*Problem requirements*
Put this sentence from the ruler column below into Spanish: "Rulers come in all kinds of shapes, sizes, and materials."

Start of Source passage

Ruling Class
A prompt to encourage your practice of creativity this week from Riversider and local author Larry Burns.
A prompt to encourage your practice of creativity this week from Riversider and local author Larry Burns.
Welcome back, you can-do creatives! Last week we gave a recycling reprieve to an aluminum can with some innovative reuse ideas. Did you build a lightweight windchime, stack a wobbly pyramid taller than you are, or start a new backyard bowling league? However you popped the tab on creative possibility, I hope it reminded you that an empty container is a great place to put a new idea.
This week, we move from an object that holds liquid to an object that holds the line: the ruler.
The ruler makes a great nudge because it is already halfway between tool and metaphor. It measures. It marks. It draws straight lines. It helps us compare one thing to another, which is useful until we start doing it to ourselves.
A ruler can help you make a clean edge, a margin, a border, a box, a grid, a map, a tiny architectural plan, or a very official-looking underline beneath a sentence that did not deserve that much authority. It can also be used as a stick, a percussion instrument, a paint stirrer, a back scratcher in a pinch, or a dramatic pointer when you are explaining something very important to a houseplant.
Rulers come in all kinds of shapes, sizes, and materials. Plastic rulers, wooden rulers, metal rulers, folding rulers, yardsticks, tape measures, those bendy promotional rulers handed out by businesses hoping geometry will make you remember their phone number. But for many of us, the classic ruler is still twelve inches long and still somehow carries the emotional weight of a school supply list.
In the hierarchy of school supplies, where does the ruler rank?
Not as glamorous as the new box of crayons. Not as essential as pencils. Not as fun as the eraser shaped like a strawberry. Not as dangerous as the compass, which always felt like it required adult supervision and maybe a tetanus shot. But the ruler has quiet staying power. It is the dependable one. The straight-line specialist. The supply that never gets invited to the party but is always needed when someone decides to make a poster board.

End of Source passage
Start of Data excerpt

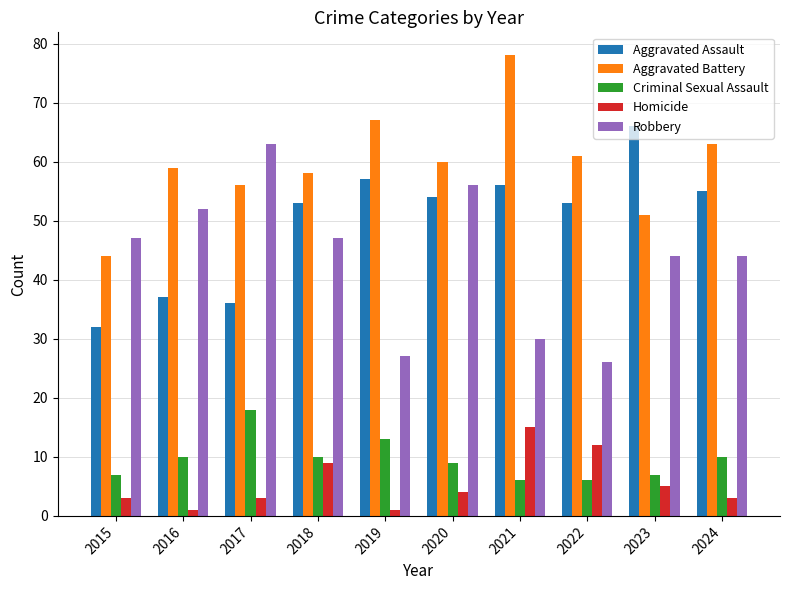

The Aggravated Battery series shows 51 at 2023. True or false?

True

End of Data excerpt

*Solution for this task*
Las reglas vienen en todo tipo de formas, tamaños y materiales.